**Problem to solve**
Search the entries for lines that contain the word "left", and report each one found.
Entries supplied below:
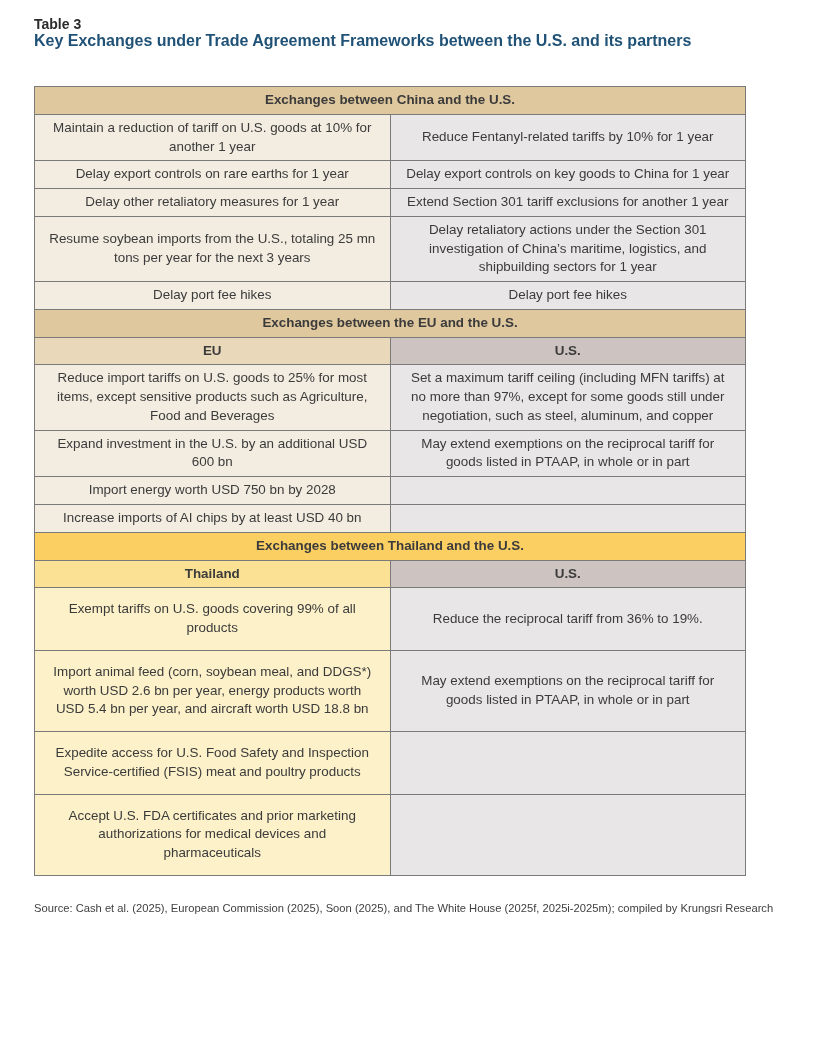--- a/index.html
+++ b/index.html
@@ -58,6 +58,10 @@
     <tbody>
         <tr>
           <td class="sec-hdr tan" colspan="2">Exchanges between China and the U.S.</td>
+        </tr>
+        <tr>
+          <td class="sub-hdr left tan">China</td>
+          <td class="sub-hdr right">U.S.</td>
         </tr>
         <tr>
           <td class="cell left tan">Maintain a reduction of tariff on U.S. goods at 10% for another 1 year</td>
End of Entries supplied.
**Solution to this problem**
+          <td class="sub-hdr left tan">China</td>
           <td class="cell left tan">Maintain a reduction of tariff on U.S. goods at 10% for another 1 year</td>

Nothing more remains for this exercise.